Someday Angeline
- First edition cover
- Author: Louis Sachar
- Audio read by: Abigail Reno
- Language: English
- Genre: Children's novel
- Publisher: Avon Books
- Publication date: 1983
- Publication place: United States
- Media type: Print (Hardback & Paperback)
- Pages: 154 pp (first edition, paperback)
- ISBN: 0-380-83444-8 (first edition, paperback)
- OCLC: 9153974
- Followed by: Dogs Don't Tell Jokes

= Someday Angeline =

1983 children's novel by Louis Sachar

Someday Angeline is a children's novel written by American author Louis Sachar. The novel follows a girl named Angeline Persopolis who faces trouble at school because of her intelligence. It was originally released in 1983, but received a reprint in 2005 following Sachar's success with Holes.

The audiobook is narrated by Abigail Reno.

==Plot summary==
Angeline Persopolis is extremely intelligent. She knew things, especially related to ocean animals and the ocean, "before she was born," with her first word being "octopus". Even though she is only eight, she is sent to the sixth grade. She wants to be a garbage collector like her father, although he wants her to become famous and is afraid of her intelligence at times. At school, she also faces problems like being bullied by the other students and misunderstood by her teacher, Mrs. Hardlick. Her only two friends are a fifth grade teacher, Miss Turbone (also known as Mr. Bone), and class clown Gary "Goon" Boone (who later gets a book to himself).

Mr. Persopolis wants the best for his daughter, and he often pushes her too hard to achieve. When she is elected Secretary of Trash, he becomes angry and orders her to resign. The next day at school, Mrs. Hardlick does not listen to Angeline when she tries to resign, and Angeline is so frustrated that she messes up the classroom, denouncing everything as "Garbage!" Mrs. Hardlick is furious and tells Angeline to come back with a signed note from her father. For the next week, she goes to an aquarium each day, instead of going to school. Her father gets home after she does, so he does not know.

When Miss Turbone finds out about this, she arranges to talk with Mr. Persopolis (it is implied that the two fall in love when they meet). They decide Angeline will be transferred to Miss Turbone's fifth grade class, and that she will return to Mrs. Hardlick's class for a day or two while the transfer is arranged. They also plan to go on a date the next evening.
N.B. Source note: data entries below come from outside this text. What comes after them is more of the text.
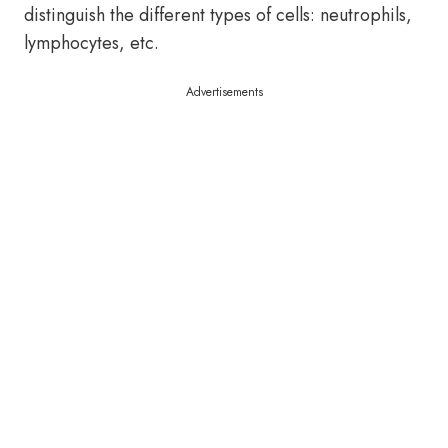
distinguish the different types of cells: neutrophils,
lymphocytes, etc.
Advertisements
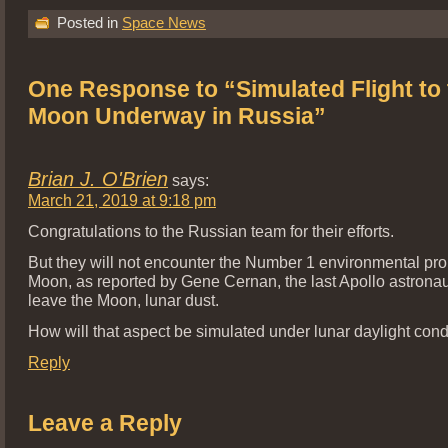
Posted in
Space News
One Response to “Simulated Flight to 
Moon Underway in Russia”
Brian J. O'Brien
says:
March 21, 2019 at 9:18 pm
Congratulations to the Russian team for their efforts.
But they will not encounter the Number 1 environmental pr
Moon, as reported by Gene Cernan, the last Apollo astronaut
leave the Moon, lunar dust.
How will that aspect be simulated under lunar daylight cond
Reply
Leave a Reply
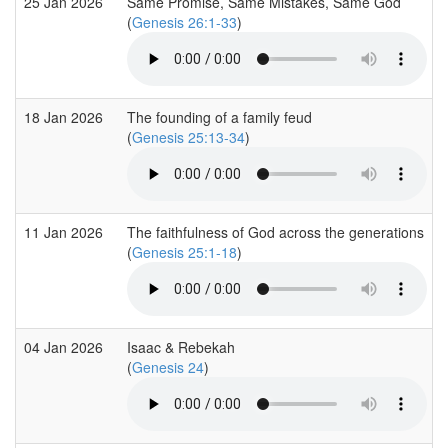
25 Jan 2026
Same Promise, Same Mistakes, Same God
(
Genesis 26:1-33
)
18 Jan 2026
The founding of a family feud
(
Genesis 25:13-34
)
11 Jan 2026
The faithfulness of God across the generations
(
Genesis 25:1-18
)
04 Jan 2026
Isaac & Rebekah
(
Genesis 24
)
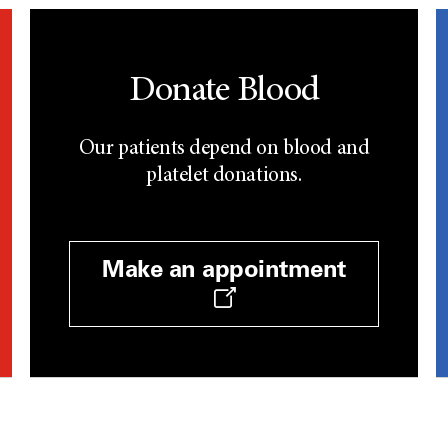
Donate Blood
Our patients depend on blood and
platelet donations.
Make an appointment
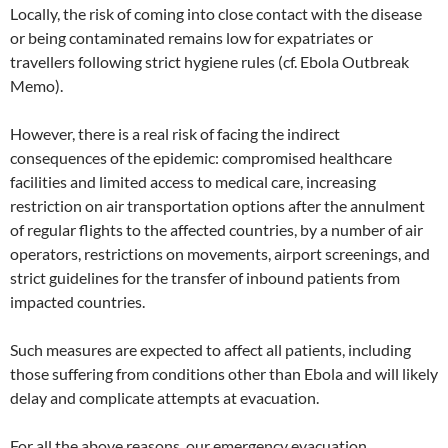
Locally, the risk of coming into close contact with the disease
or being contaminated remains low for expatriates or
travellers following strict hygiene rules (cf. Ebola Outbreak
Memo).
However, there is a real risk of facing the indirect
consequences of the epidemic: compromised healthcare
facilities and limited access to medical care, increasing
restriction on air transportation options after the annulment
of regular flights to the affected countries, by a number of air
operators, restrictions on movements, airport screenings, and
strict guidelines for the transfer of inbound patients from
impacted countries.
Such measures are expected to affect all patients, including
those suffering from conditions other than Ebola and will likely
delay and complicate attempts at evacuation.
For all the above reasons, our emergency evacuation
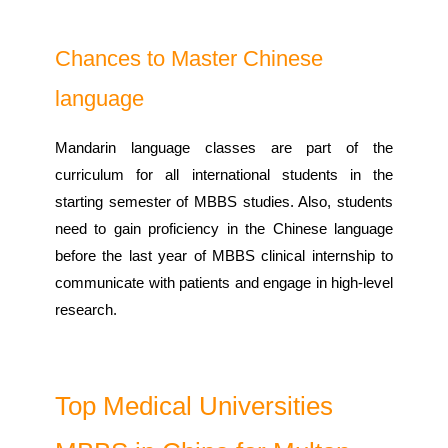
Chances to Master Chinese
language
Mandarin language classes are part of the
curriculum for all international students in the
starting semester of MBBS studies. Also, students
need to gain proficiency in the Chinese language
before the last year of MBBS clinical internship to
communicate with patients and engage in high-level
research.
Top Medical Universities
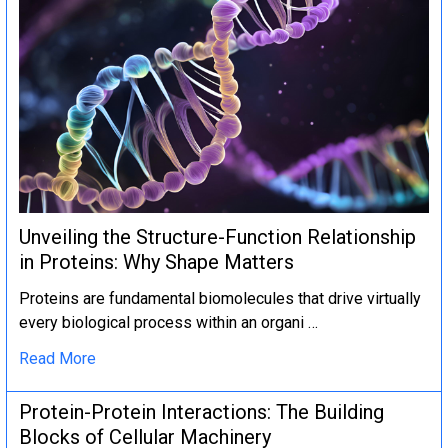
Unveiling the Structure-Function Relationship
in Proteins: Why Shape Matters
Proteins are fundamental biomolecules that drive virtually
every biological process within an organi …
Read More
Protein-Protein Interactions: The Building
Blocks of Cellular Machinery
However, Mrs. Hardlick succeeds in alienating Angeline one more time, and she once more runs away from school, this time to a beach, where she jumps off its pier (the better to see the fish) and nearly drowns. However, she is saved by a fisherman and later gets completely better.

== Sequel ==
A sequel to the book with Gary as the main character, Dogs Don't Tell Jokes, was released in 1991. It has most of the characters from this book in it, although Angeline is now at a different school.